Ein Sprecher der Bundespolizei in NRW sagte der Deutschen Presse-Agentur, dass Haftbefehle im zweistelligen Bereich vollstreckt wurden. Etwa 700 Einsatzkräfte, darunter auch schwer bewaffnete Spezialkräfte der Bundespolizei, waren allein am Morgen und Vormittag im bevölkerungsreichsten Bundesland im Einsatz. Die mehr als 20 Einsatzorte in NRW befinden sich unter anderem in Düsseldorf, Köln und Detmold.
Ein Sprecher des Bundesinnenministeriums bestätigte, dass die Aktion in NRW, Hessen, Bayern und Schleswig-Holstein die Vollstreckung mehrerer europäischer Haftbefehle betrifft. Auch die Polizeibehörden in Frankreich und Belgien sind beteiligt.
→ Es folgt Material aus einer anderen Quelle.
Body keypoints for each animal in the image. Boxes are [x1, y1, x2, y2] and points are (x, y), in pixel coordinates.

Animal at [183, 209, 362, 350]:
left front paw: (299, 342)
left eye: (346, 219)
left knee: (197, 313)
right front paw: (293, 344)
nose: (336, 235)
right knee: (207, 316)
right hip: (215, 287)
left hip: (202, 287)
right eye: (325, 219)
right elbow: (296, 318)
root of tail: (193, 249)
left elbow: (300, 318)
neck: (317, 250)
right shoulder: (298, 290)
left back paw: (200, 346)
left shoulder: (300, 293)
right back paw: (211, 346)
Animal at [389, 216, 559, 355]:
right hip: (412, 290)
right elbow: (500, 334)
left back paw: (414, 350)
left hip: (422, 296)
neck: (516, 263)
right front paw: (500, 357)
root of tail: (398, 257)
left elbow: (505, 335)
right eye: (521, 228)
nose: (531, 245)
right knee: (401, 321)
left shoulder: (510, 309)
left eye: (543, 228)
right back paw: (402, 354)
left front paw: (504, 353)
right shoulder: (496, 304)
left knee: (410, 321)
Die Verdächtigen sollen in Schleusungen über den Ärmelkanal verwickelt gewesen sein.
Beschaffung von Booten
Nach Informationen der dpa handelt es sich bei diesem vermuteten Schleuser-Netzwerk unter anderem um die Beschaffung von Booten zur Überquerung des Ärmelkanals. Beim Kauf bestimmter Boote und Bootsmotoren im Norden Frankreichs muss seit einigen Jahren ein Ausweis vorgelegt und eine Telefonnummer angegeben werden. Diese Regelung wurde als Maßnahme gegen die Schleusungen nach Großbritannien eingeführt. Der Sprecher der Bundespolizei NRW erwähnte im Zusammenhang mit der Großrazzia am Mittwoch auch Durchsuchungsbeschlüsse, um Beweismittel sicherzustellen.
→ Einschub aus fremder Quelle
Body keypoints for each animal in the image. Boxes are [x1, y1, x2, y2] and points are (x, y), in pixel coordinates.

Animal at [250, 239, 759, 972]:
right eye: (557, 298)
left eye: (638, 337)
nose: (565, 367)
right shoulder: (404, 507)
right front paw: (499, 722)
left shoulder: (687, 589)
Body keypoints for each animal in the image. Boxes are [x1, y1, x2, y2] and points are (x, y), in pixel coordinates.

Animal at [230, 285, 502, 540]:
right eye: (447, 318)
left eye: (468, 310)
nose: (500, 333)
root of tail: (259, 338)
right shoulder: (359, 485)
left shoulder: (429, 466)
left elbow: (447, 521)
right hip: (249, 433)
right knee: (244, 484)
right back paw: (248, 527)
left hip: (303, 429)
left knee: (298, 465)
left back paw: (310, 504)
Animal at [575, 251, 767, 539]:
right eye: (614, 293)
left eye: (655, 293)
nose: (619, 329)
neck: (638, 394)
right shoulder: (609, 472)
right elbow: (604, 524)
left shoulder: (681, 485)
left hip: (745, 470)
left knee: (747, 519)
Europol – die Polizeibehörde der Europäischen Union – bestätigte zuerst nur, dass es sich um einen Einsatz in mehreren europäischen Ländern handelt. Einzelheiten zu der Operation würden jedoch erst am Mittwochnachmittag bekannt gegeben, sagte eine Sprecherin in Den Haag.
Es ist nicht das erste Mal, dass die Polizei in Deutschland in Zusammenhang mit Schleusungen nach Großbritannien aktiv wird. Mit einem grenzüberschreitenden Großeinsatz hatten Ermittler in fünf Ländern nach Angaben von Europol 2022 eine der größten Schleuserbanden Europas ausgehoben. Die Bande, die damals im Fokus der Ermittlungen stand, soll Tausende Menschen in Schlauchbooten über den Ärmelkanal nach Großbritannien geschmuggelt haben. Damals waren bei Durchsuchungen in Deutschland neben zahlreichen Schlauchbooten und Motoren große Mengen Bargeld sowie Schusswaffen entdeckt worden.